Always ease back into training by starting with low to moderate amounts of volume to allow for the tissues to adapt.
#2 - Rotate Exercises
Performing the same exercises over and over may lead to overuse injuries.
For exercises that tend to be problematic, rotate it out for a cousin exercise that works for the same muscle groups but loads the tissues differently.
For example, instead of a medium grip bench press, a bench press with a closer or wider grip would be a reasonable substitute.

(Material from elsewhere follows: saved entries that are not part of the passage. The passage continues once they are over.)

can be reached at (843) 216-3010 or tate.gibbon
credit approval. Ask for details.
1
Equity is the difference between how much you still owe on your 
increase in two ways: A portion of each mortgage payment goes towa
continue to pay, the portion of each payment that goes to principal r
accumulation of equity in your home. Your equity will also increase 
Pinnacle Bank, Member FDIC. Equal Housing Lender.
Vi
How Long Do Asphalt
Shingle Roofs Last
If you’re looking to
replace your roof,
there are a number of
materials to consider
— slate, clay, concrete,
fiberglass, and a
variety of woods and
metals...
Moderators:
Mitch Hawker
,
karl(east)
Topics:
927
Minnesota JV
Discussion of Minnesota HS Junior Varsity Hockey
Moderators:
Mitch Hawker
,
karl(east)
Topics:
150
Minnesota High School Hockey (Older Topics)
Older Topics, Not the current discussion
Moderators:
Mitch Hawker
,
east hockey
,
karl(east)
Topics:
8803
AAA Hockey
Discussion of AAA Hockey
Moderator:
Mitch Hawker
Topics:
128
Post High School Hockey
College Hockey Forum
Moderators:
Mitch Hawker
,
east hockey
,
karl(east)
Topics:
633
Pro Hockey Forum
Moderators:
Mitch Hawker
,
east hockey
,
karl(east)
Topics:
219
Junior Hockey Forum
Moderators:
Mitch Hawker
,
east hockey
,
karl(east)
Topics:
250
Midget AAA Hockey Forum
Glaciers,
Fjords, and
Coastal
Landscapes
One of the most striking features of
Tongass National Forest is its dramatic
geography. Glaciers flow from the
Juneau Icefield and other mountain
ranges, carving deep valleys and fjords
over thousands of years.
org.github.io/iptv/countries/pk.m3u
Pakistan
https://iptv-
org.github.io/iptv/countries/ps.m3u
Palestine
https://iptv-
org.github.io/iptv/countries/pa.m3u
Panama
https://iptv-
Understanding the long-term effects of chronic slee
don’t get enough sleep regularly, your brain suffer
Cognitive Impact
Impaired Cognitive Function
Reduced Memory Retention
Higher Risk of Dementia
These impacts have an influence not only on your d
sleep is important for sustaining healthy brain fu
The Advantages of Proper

#3 - Avoid Painful Exercises
If you’re not competing in powerlifting or a sport that requires you to complete a specific lift, there’s no need to perform an exercise that causes pain.
Even if the pain is subtle, it’s best to find an alternative before the pain worsens.
This doesn’t mean to avoid that exercise forever, but instead, swap while you work on addressing the underlying issue.
#4 - Autoregulate Your Intensites
There will be days when your energy levels and overall mood to train are low. This can be from a lack of sleep, poor nutrition or work stress.
On days like these, pull back on training by decreasing your planned weights and leaving some reps in the tank.
Injuries are more likely to occur when fatigue is high, so waiting for another day might be a wise choice.
#5 - Exercise Variation
Exercise variation is essential for staving off injury. By performing a program limited in exercise variation, the risk for injury and pain goes up.
All well-rounded programs should include a mix of barbell, bodyweight, dumbbell, single limb, cable, and machine-based exercises to ensure variations in loading and range of motion.
Avoid programs that only include barbell based exercises as barbells can beat you up overtime.